(Stored data entries)
>> BEGIN
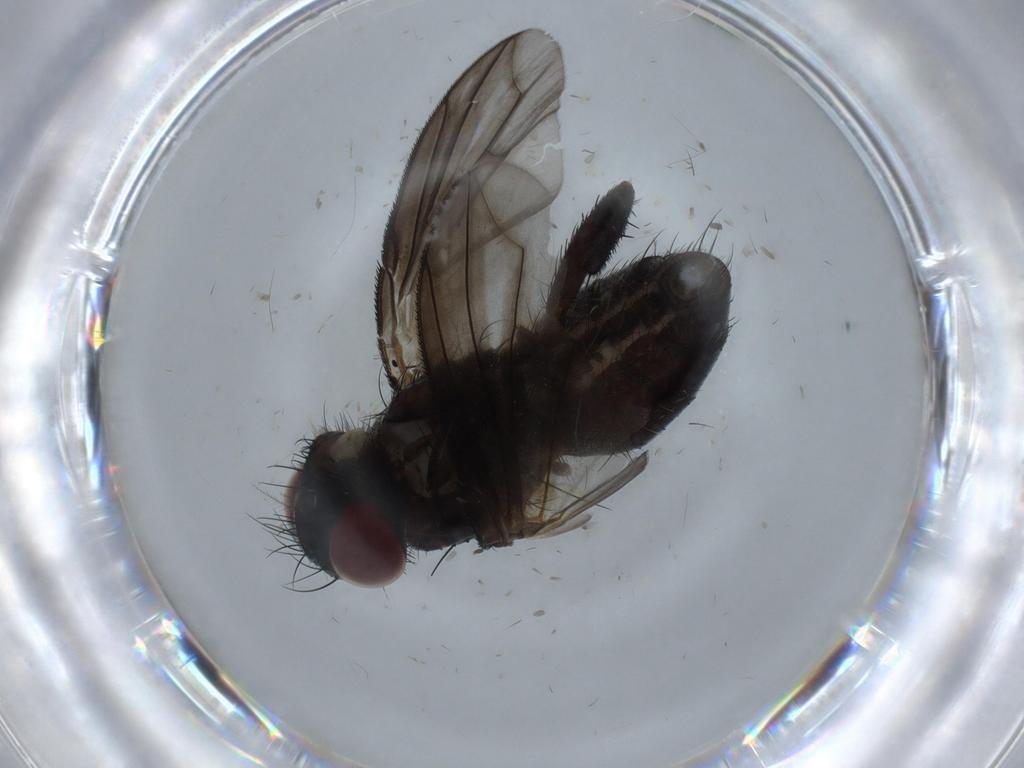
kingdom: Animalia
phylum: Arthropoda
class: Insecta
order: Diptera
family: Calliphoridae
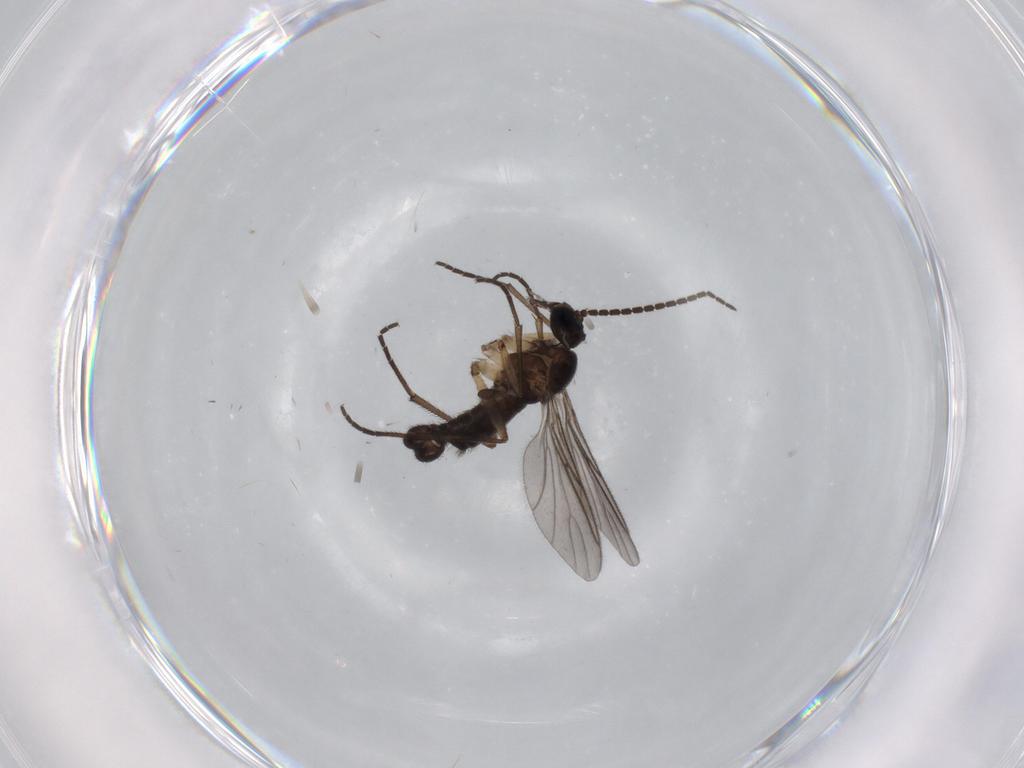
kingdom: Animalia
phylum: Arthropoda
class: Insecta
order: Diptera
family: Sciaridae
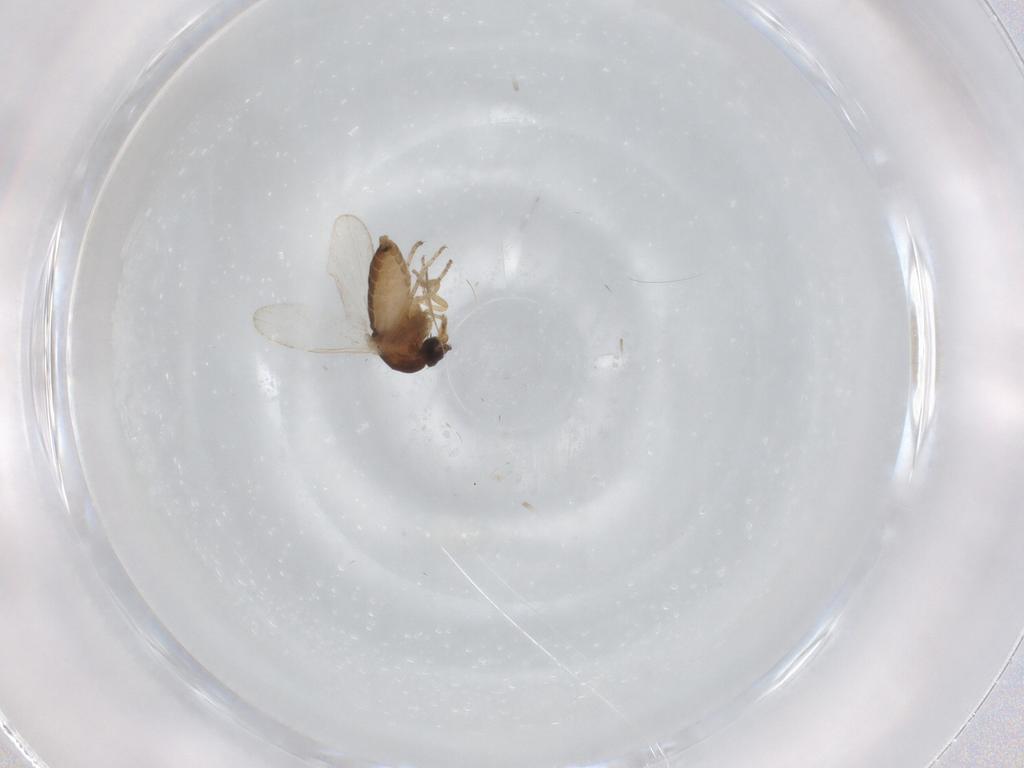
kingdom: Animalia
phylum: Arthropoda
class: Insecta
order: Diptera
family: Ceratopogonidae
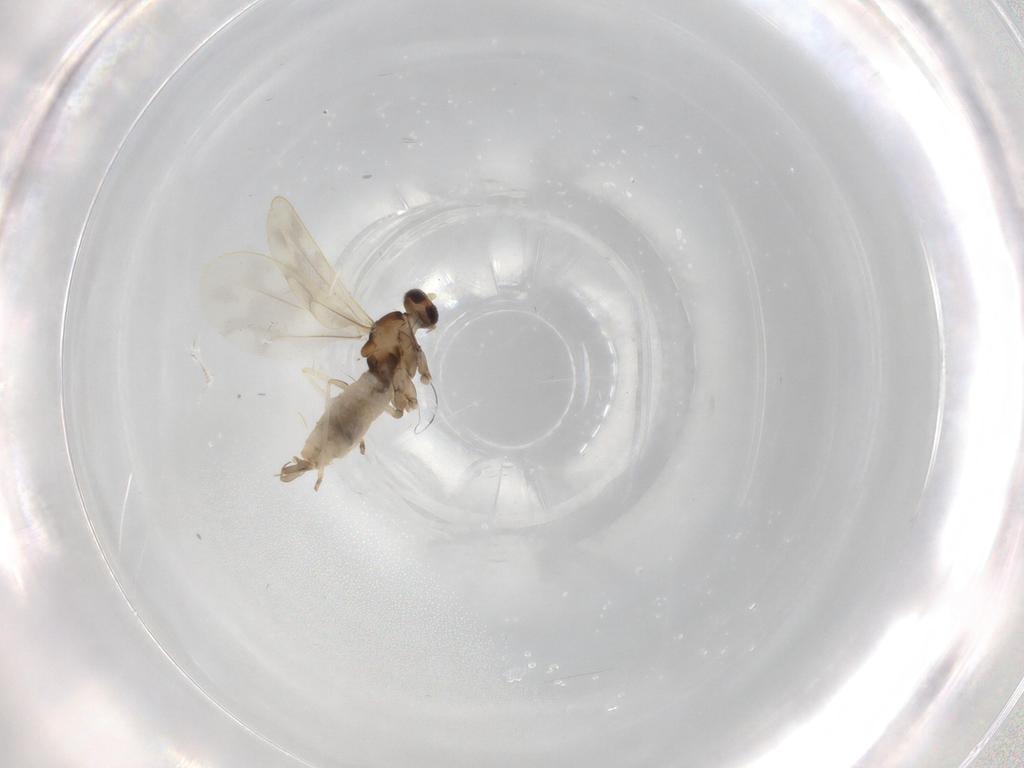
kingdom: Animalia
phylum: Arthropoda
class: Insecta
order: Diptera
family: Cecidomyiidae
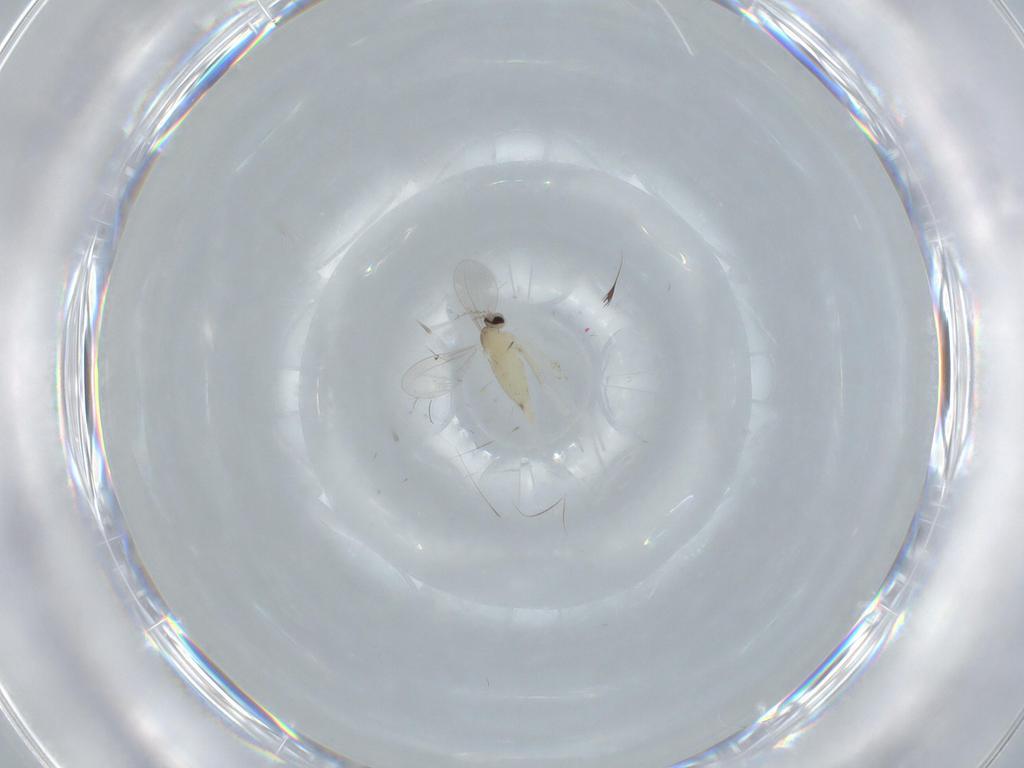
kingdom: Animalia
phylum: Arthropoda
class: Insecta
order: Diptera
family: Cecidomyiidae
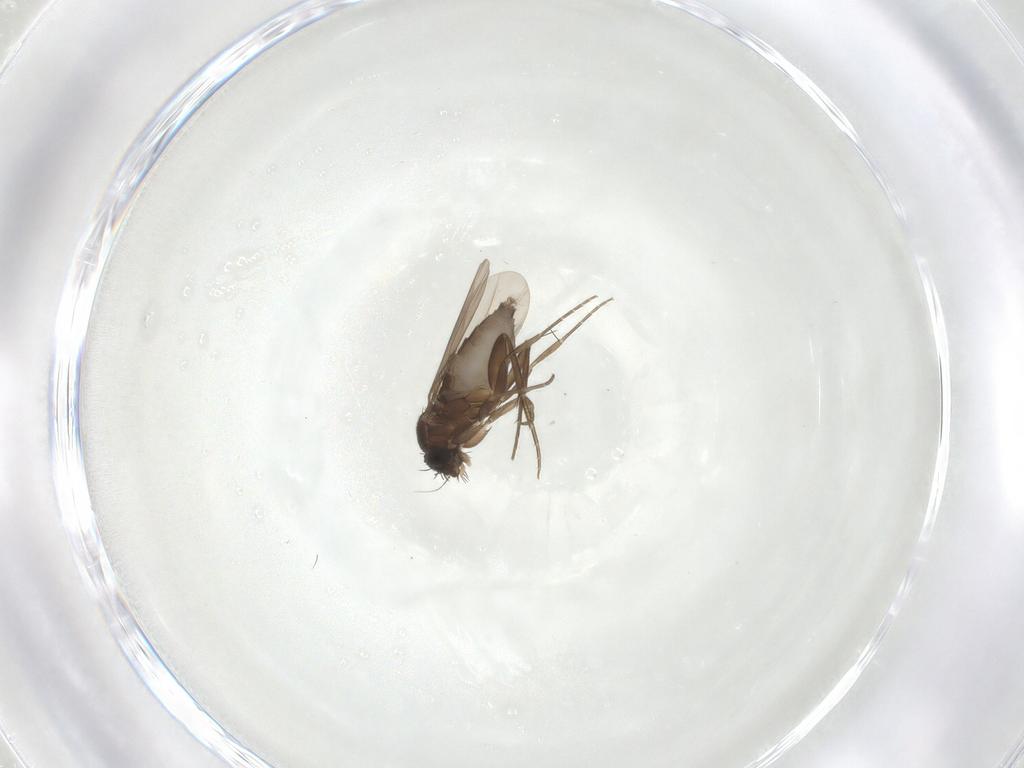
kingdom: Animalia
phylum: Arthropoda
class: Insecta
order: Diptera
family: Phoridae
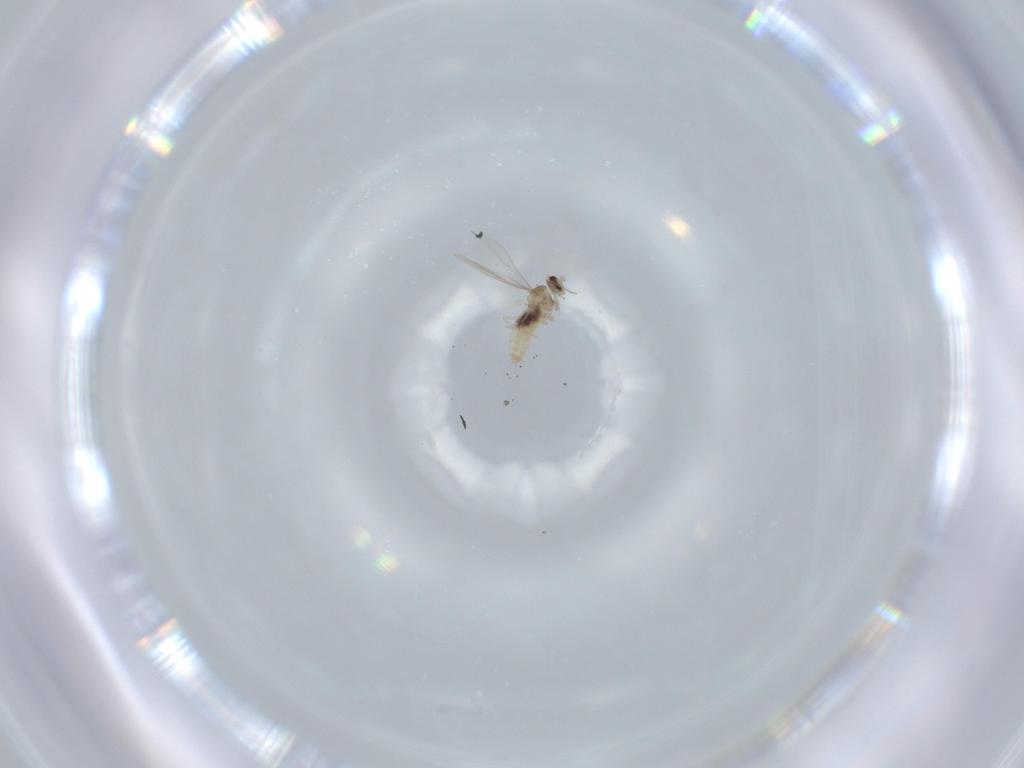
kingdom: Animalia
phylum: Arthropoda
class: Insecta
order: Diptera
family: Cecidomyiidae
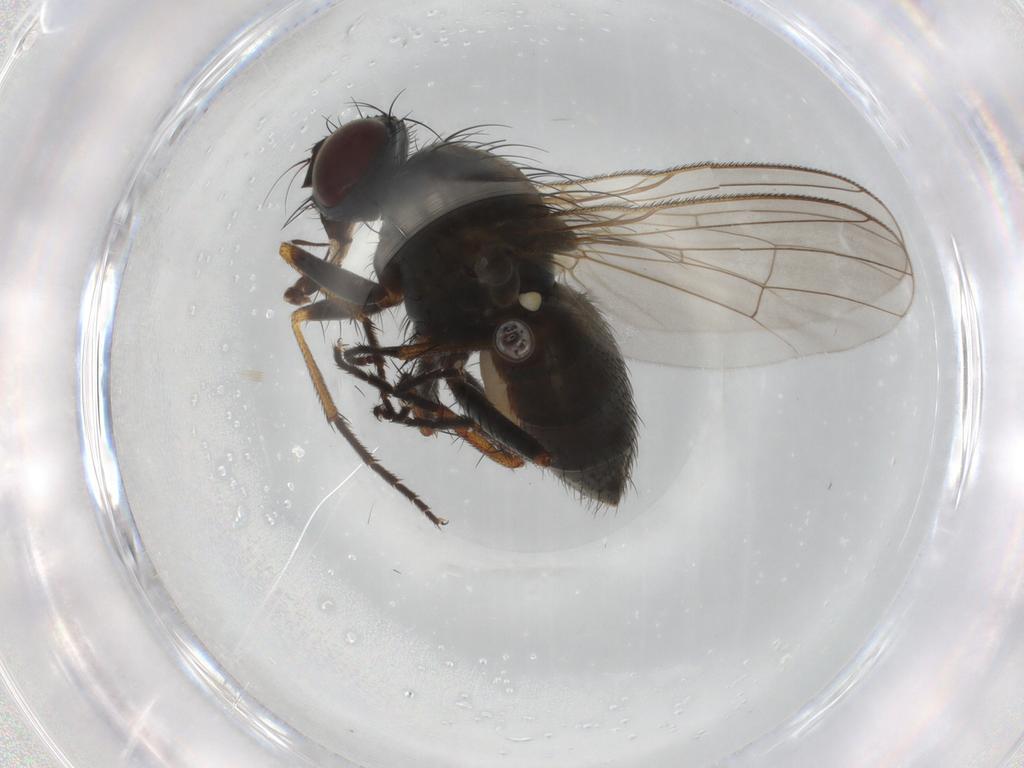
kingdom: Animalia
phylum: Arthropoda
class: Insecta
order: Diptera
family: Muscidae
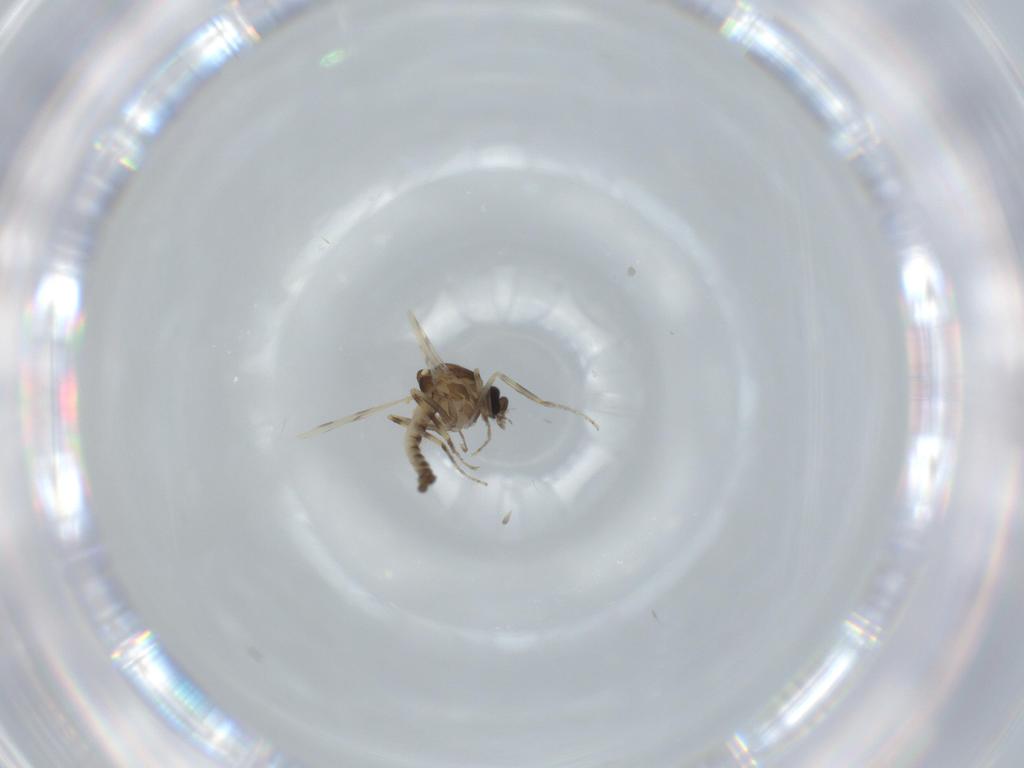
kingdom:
>> END
_Aim:_
Can you copy out every line of the records above word for word, leaving the pictures out of your answer?

_Solution to this problem:_
kingdom: Animalia
phylum: Arthropoda
class: Insecta
order: Diptera
family: Calliphoridae
kingdom: Animalia
phylum: Arthropoda
class: Insecta
order: Diptera
family: Sciaridae
kingdom: Animalia
phylum: Arthropoda
class: Insecta
order: Diptera
family: Ceratopogonidae
kingdom: Animalia
phylum: Arthropoda
class: Insecta
order: Diptera
family: Cecidomyiidae
kingdom: Animalia
phylum: Arthropoda
class: Insecta
order: Diptera
family: Cecidomyiidae
kingdom: Animalia
phylum: Arthropoda
class: Insecta
order: Diptera
family: Phoridae
kingdom: Animalia
phylum: Arthropoda
class: Insecta
order: Diptera
family: Cecidomyiidae
kingdom: Animalia
phylum: Arthropoda
class: Insecta
order: Diptera
family: Muscidae
kingdom:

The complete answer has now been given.